AITA: asking my partner to change smelly clothes before entering shared living spaces

My partner likes to spend time in the garage in his free time. It’s cold here, so he runs a kerosene bullet heater in there. I told him I wasn’t crazy about kerosene heaters bc I’m familiar with the smell and exhaust fumes trigger my chronic migraines. Nevertheless, he still chose the kerosene heater. Fine.

After working out there a full day this weekend, he came into the house for dinner and reeked of fumes.

He sat down on our cushioned kitchen chairs and didn’t seem to think it was a problem, dismissing me when I mentioned my sensitivity to fumes. The next day, I wake up with the beginnings of a migraine.

I decided to ask him if a compromise could be he comes in through the basement (laundry area) and changes his clothes before being in the house for any longer than bathroom break period of time. The basement isn’t any further a walk than the door he enters anyways, so I really didn’t think this was a big deal.

He gets angry and says that’s an absolutely ridiculous request. Even when I expressed my health concern, he said I’m just being dramatic and “once a month I always get this way”…. My migraines last days once they start and they’re really debilitating so I do everything I can to prevent them. Unfortunately smells and lights are two triggers. I don’t feel I should have to suffer in my own home, and I’d do the same for him if I needed to.

AITA for asking for this compromise?

14 thoughts on “AITA: asking my partner to change smelly clothes before entering shared living spaces”
  1. NTA. But if he continues to do things that compromise your health, minimizes the danger it puts you in, and dismisses your communication, why are you still with him? Dump his ass.

  2. Let me guess—he’s perfect otherwise? The bar is so fucking low. NTA but please stand up for yourself and leave.

  3. My teenager uses hair spray, an item which has a tendency to trigger breathing problems and headaches. And yet they worked with me to find the least offensive hair spray, turn on a fan and close the door to the bathroom they use, and do it early enough before we share a car that it is a minor annoyance at worst.

    Apparently, your partner is less mature than a snarky, sassy teenager.
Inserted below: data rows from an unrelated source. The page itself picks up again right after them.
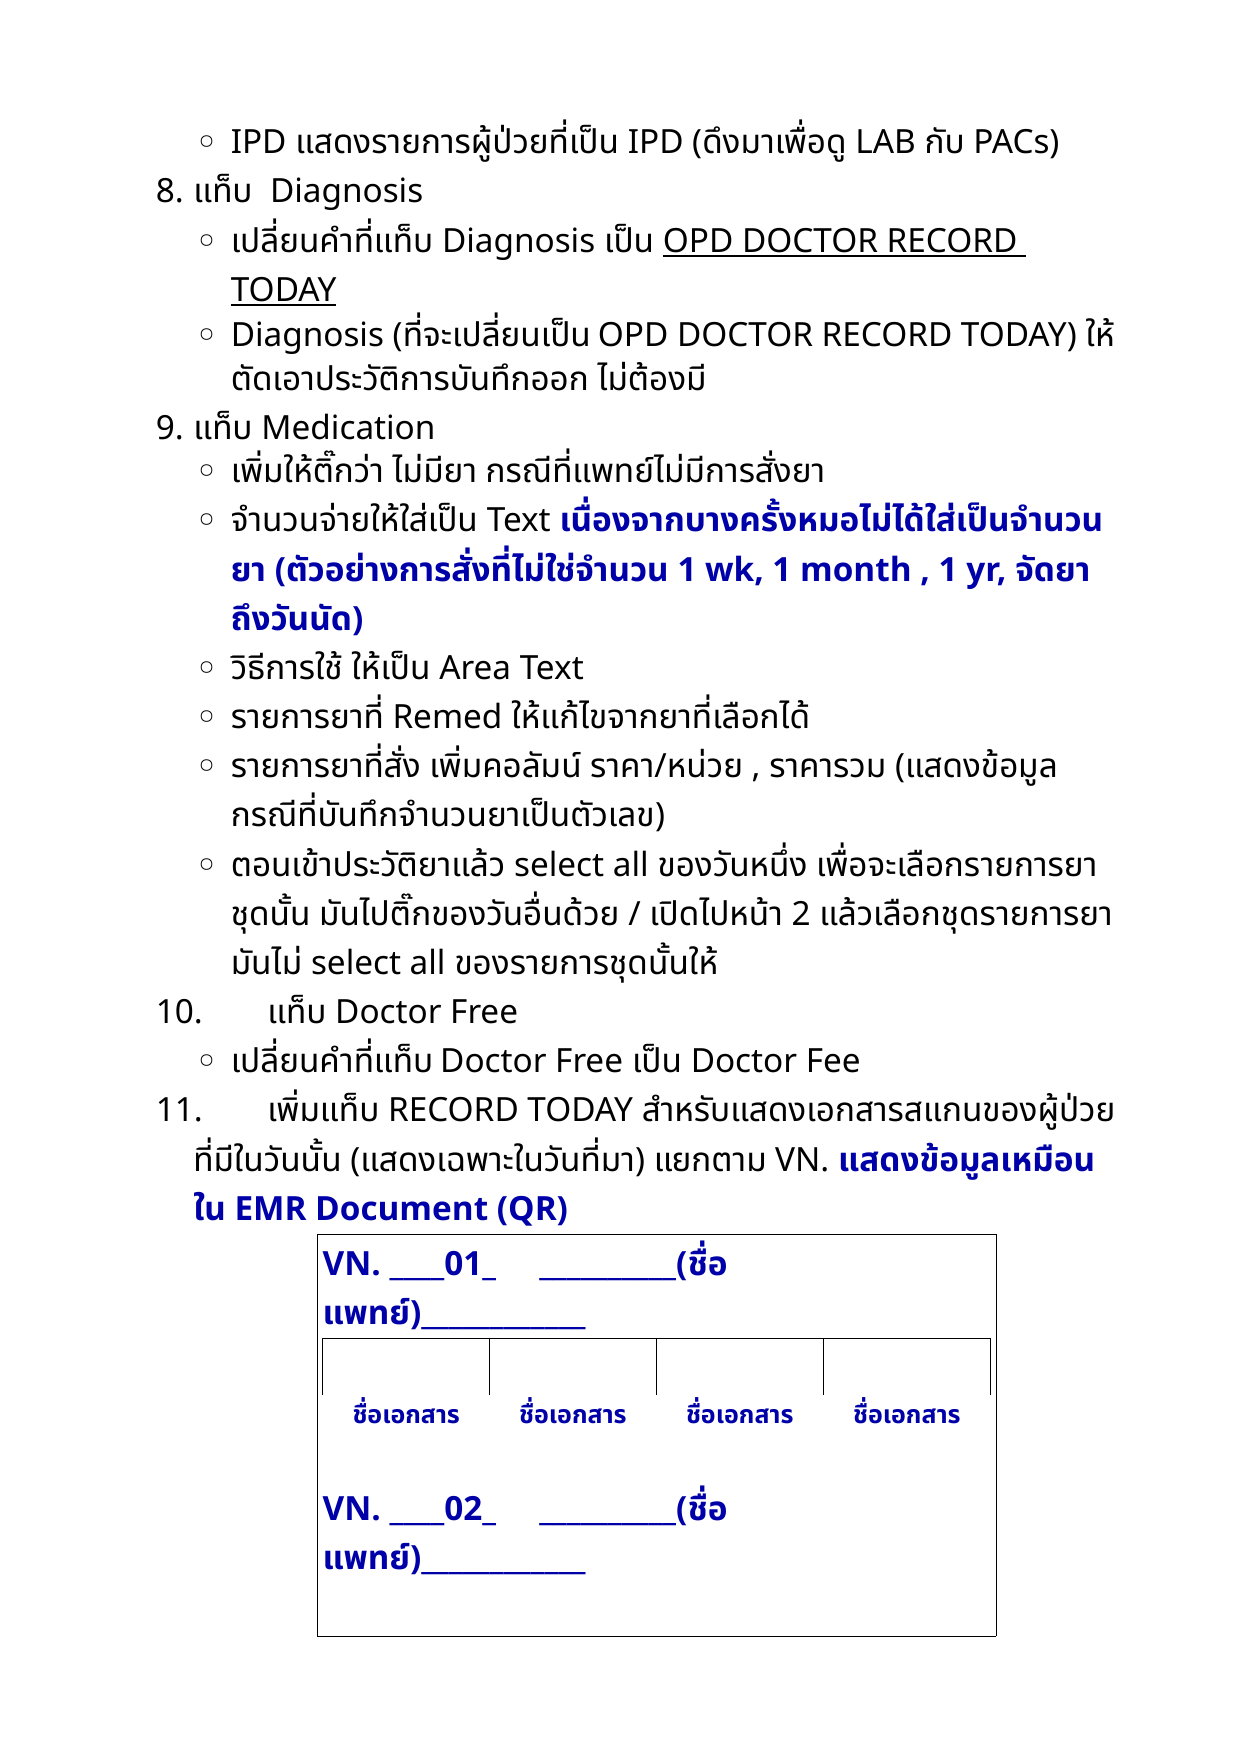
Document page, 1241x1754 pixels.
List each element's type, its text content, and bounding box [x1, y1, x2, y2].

table_header [657, 1339, 823, 1395]
table_cell ชื่อเอกสาร [490, 1396, 656, 1439]
list เพิ่มแท็บ RECORD TODAY สำหรับแสดงเอกสารสแกนของผู้ป่วยที่มีในวันนั้น (แสดงเฉพาะในวันที่มา) แยกตาม VN. แสดงข้อมูลเหมือนใน EMR Document (QR) [156, 1086, 1122, 1234]
list เปลี่ยนคำที่แท็บDoctor Free เป็น Doctor Fee [193, 1037, 1122, 1086]
table_header [490, 1339, 656, 1395]
list รายการยาที่ Remed ให้แก้ไขจากยาที่เลือกได้ [193, 693, 1122, 742]
list Diagnosis (ที่จะเปลี่ยนเป็นOPD DOCTOR RECORD TODAY) ให้ตัดเอาประวัติการบันทึกออก ไม่ต้องมี [193, 311, 1122, 404]
list แท็บ Medication [156, 404, 1122, 453]
list ตอนเข้าประวัติยาแล้ว select all ของวันหนึ่ง เพื่อจะเลือกรายการยาชุดนั้น มันไปติ๊กของวันอื่นด้วย / เปิดไปหน้า 2 แล้วเลือกชุดรายการยามันไม่ select all ของรายการชุดนั้นให้ [193, 840, 1122, 988]
table_header [824, 1339, 990, 1395]
list แท็บ Doctor Free [156, 988, 1122, 1037]
table_header [323, 1339, 489, 1395]
list เปลี่ยนคำที่แท็บ Diagnosis เป็น OPD DOCTOR RECORD TODAY [193, 216, 1122, 311]
table_header VN. ____01_ __________(ชื่อแพทย์)____________ VN. ____02_ __________(ชื่อแพทย์)____________ [318, 1235, 996, 1636]
list เพิ่มให้ติ๊กว่า ไม่มียา กรณีที่แพทย์ไม่มีการสั่งยา [193, 453, 1122, 496]
list IPD แสดงรายการผู้ป่วยที่เป็น IPD (ดึงมาเพื่อดู LAB กับ PACs) [193, 118, 1122, 167]
list รายการยาที่สั่ง เพิ่มคอลัมน์ ราคา/หน่วย , ราคารวม (แสดงข้อมูลกรณีที่บันทึกจำนวนยาเป็นตัวเลข) [193, 742, 1122, 840]
list จำนวนจ่ายให้ใส่เป็น Text เนื่องจากบางครั้งหมอไม่ได้ใส่เป็นจำนวนยา (ตัวอย่างการสั่งที่ไม่ใช่จำนวน 1 wk, 1 month , 1 yr, จัดยาถึงวันนัด) [193, 496, 1122, 644]
list วิธีการใช้ ให้เป็น Area Text [193, 644, 1122, 693]
list แท็บ Diagnosis [156, 167, 1122, 216]
table_cell ชื่อเอกสาร [323, 1396, 489, 1439]
table_cell ชื่อเอกสาร [824, 1396, 990, 1439]
table_cell ชื่อเอกสาร [657, 1396, 823, 1439]
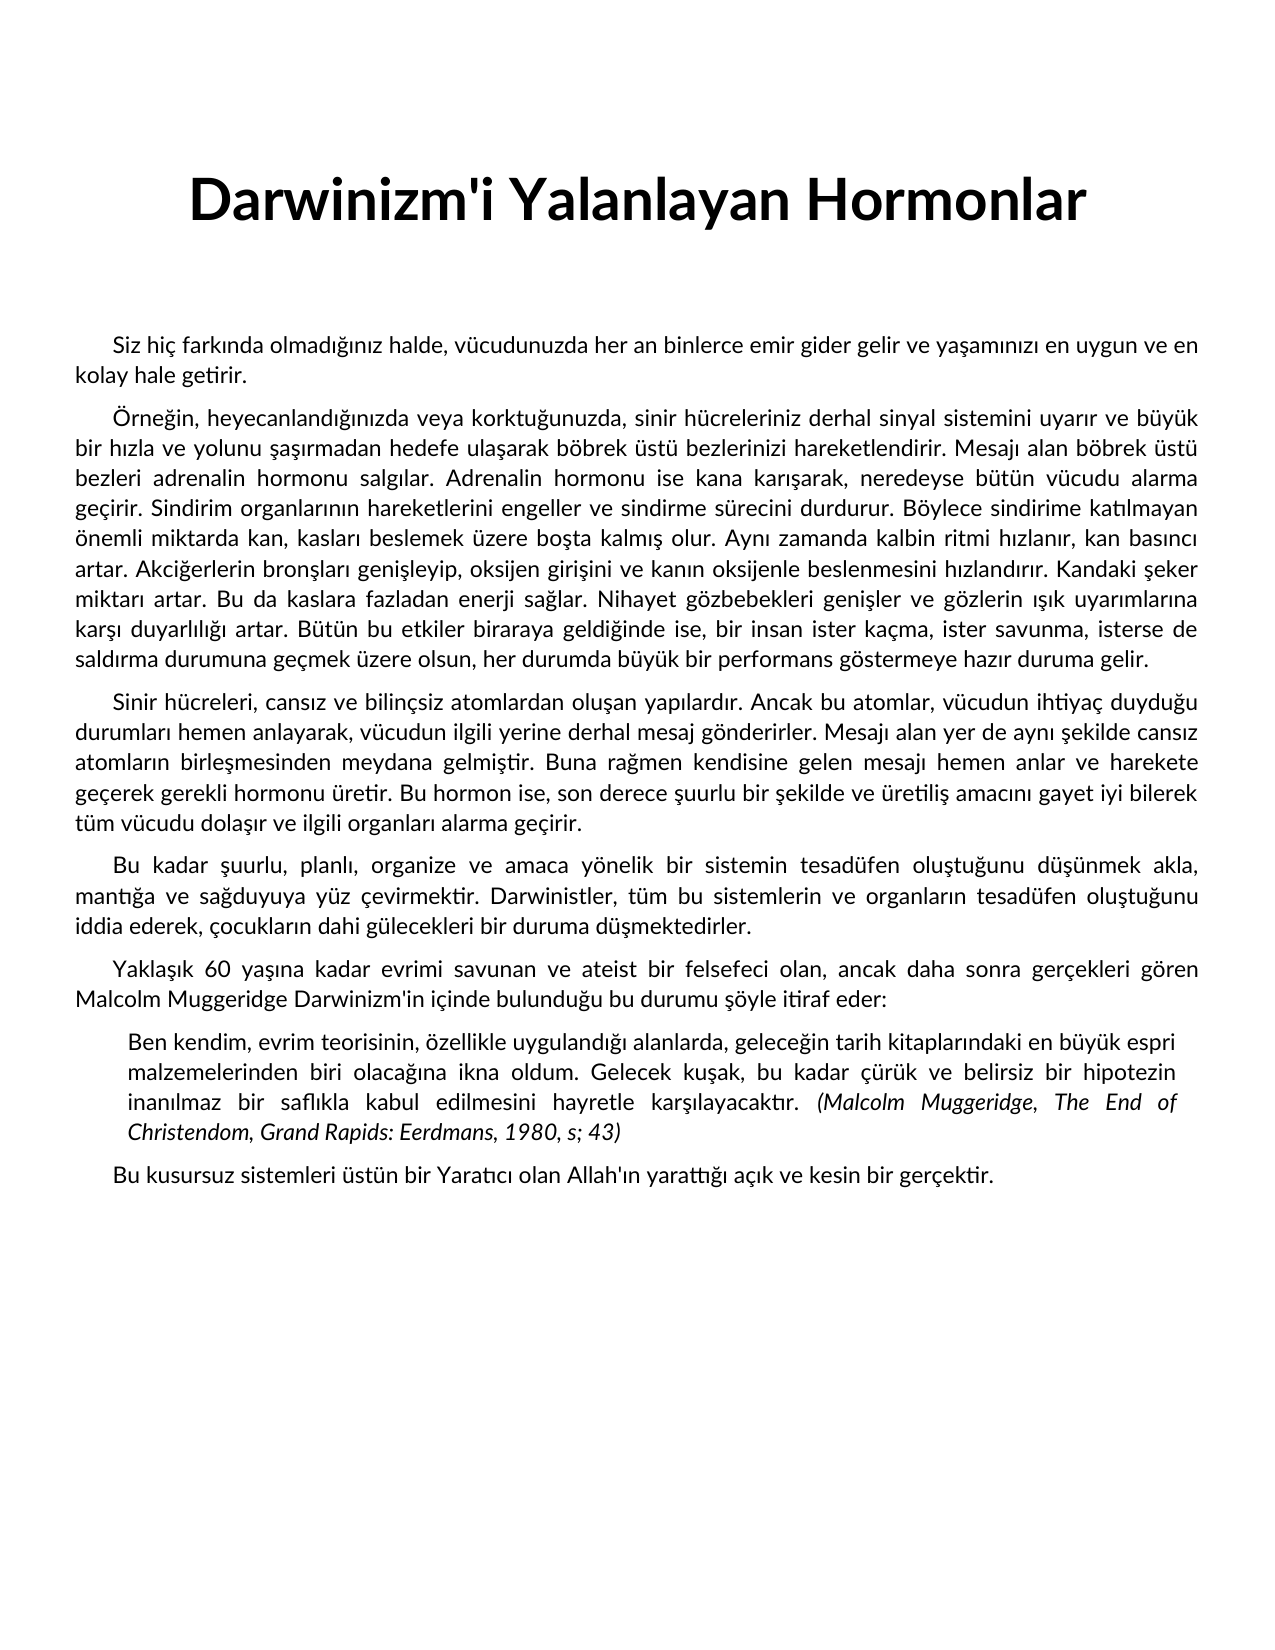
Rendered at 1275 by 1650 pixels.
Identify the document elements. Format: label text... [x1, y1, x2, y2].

text Siz hiç farkında olmadığınız halde, vücudunuzda her an binlerce emir gider gelir ve yaşamınızı en uygun ve en kolay hale getirir. [75, 330, 1200, 388]
text Bu kadar şuurlu, planlı, organize ve amaca yönelik bir sistemin tesadüfen oluştuğunu düşünmek akla, mantığa ve sağduyuya yüz çevirmektir. Darwinistler, tüm bu sistemlerin ve organların tesadüfen oluştuğunu iddia ederek, çocukların dahi gülecekleri bir duruma düşmektedirler. [75, 851, 1200, 939]
subtitle Darwinizm'i Yalanlayan Hormonlar [75, 162, 1200, 232]
text Bu kusursuz sistemleri üstün bir Yaratıcı olan Allah'ın yarattığı açık ve kesin bir gerçektir. [75, 1161, 1200, 1188]
text Örneğin, heyecanlandığınızda veya korktuğunuzda, sinir hücreleriniz derhal sinyal sistemini uyarır ve büyük bir hızla ve yolunu şaşırmadan hedefe ulaşarak böbrek üstü bezlerinizi hareketlendirir. Mesajı alan böbrek üstü bezleri adrenalin hormonu salgılar. Adrenalin hormonu ise kana karışarak, neredeyse bütün vücudu alarma geçirir. Sindirim organlarının hareketlerini engeller ve sindirme sürecini durdurur. Böylece sindirime katılmayan önemli miktarda kan, kasları beslemek üzere boşta kalmış olur. Aynı zamanda kalbin ritmi hızlanır, kan basıncı artar. Akciğerlerin bronşları genişleyip, oksijen girişini ve kanın oksijenle beslenmesini hızlandırır. Kandaki şeker miktarı artar. Bu da kaslara fazladan enerji sağlar. Nihayet gözbebekleri genişler ve gözlerin ışık uyarımlarına karşı duyarlılığı artar. Bütün bu etkiler biraraya geldiğinde ise, bir insan ister kaçma, ister savunma, isterse de saldırma durumuna geçmek üzere olsun, her durumda büyük bir performans göstermeye hazır duruma gelir. [75, 403, 1200, 672]
text Yaklaşık 60 yaşına kadar evrimi savunan ve ateist bir felsefeci olan, ancak daha sonra gerçekleri gören Malcolm Muggeridge Darwinizm'in içinde bulunduğu bu durumu şöyle itiraf eder: [75, 954, 1200, 1012]
text Ben kendim, evrim teorisinin, özellikle uygulandığı alanlarda, geleceğin tarih kitaplarındaki en büyük espri malzemelerinden biri olacağına ikna oldum. Gelecek kuşak, bu kadar çürük ve belirsiz bir hipotezin inanılmaz bir saflıkla kabul edilmesini hayretle karşılayacaktır. (Malcolm Muggeridge, The End of Christendom, Grand Rapids: Eerdmans, 1980, s; 43) [127, 1027, 1177, 1145]
text Sinir hücreleri, cansız ve bilinçsiz atomlardan oluşan yapılardır. Ancak bu atomlar, vücudun ihtiyaç duyduğu durumları hemen anlayarak, vücudun ilgili yerine derhal mesaj gönderirler. Mesajı alan yer de aynı şekilde cansız atomların birleşmesinden meydana gelmiştir. Buna rağmen kendisine gelen mesajı hemen anlar ve harekete geçerek gerekli hormonu üretir. Bu hormon ise, son derece şuurlu bir şekilde ve üretiliş amacını gayet iyi bilerek tüm vücudu dolaşır ve ilgili organları alarma geçirir. [75, 688, 1200, 836]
  4. NTA – chronic migraines (for anyone non sufferers reading this – defined as literally having a migraine *at least* 8 days a month, and a headache of some level on at least 15 days – but frequently far more often than thar) are a debilitating, life consuming illness that effect every single aspect of your day to day life either with the suffering of the migraine itself, or attempts to manage it. I don’t understand how you could have a partner that doesn’t understand the level of awful they are to deal with and still have them be your partner. Clearly they don’t care about you. I get more empathy and attempts at accommodation from my literal boss.

  5. NTA. I get migraines from fumes too and really feel for you.

    He needs to buy a different heater or change clothes, it’s not a big deal but his lack of respect for your health is.

  6. There are so many options for heaters. There’s no need for kerosene one when it’s causing migraines for you and there’s definitely no need for him to refuse to change clothes. nta

  7. 1) That’s a selfish thing to do and say on his part.
    2) Ask if he can wear coveralls so he can just take those off when he leaves the garage.
    3) If someone calls you “dramatic” and blames your periods for anything, that’s not a good sign. It’s actually a giant red flag. What happens if you two get married and he wants to honeymoon somewhere your allergies flare up? Are you dramatic then? What is he gets a dog and you tell him it bit you. Are you dramatic also? My spouse knows I have an overly sensitive nose and actively tries to avoid things that will make me feel ill, because he loves me and my health is important to him too. Think out how this relationship is going.

  8. Even the strangers here care more about you and validate your health more than he does. Why are you still with this guy? You can do better.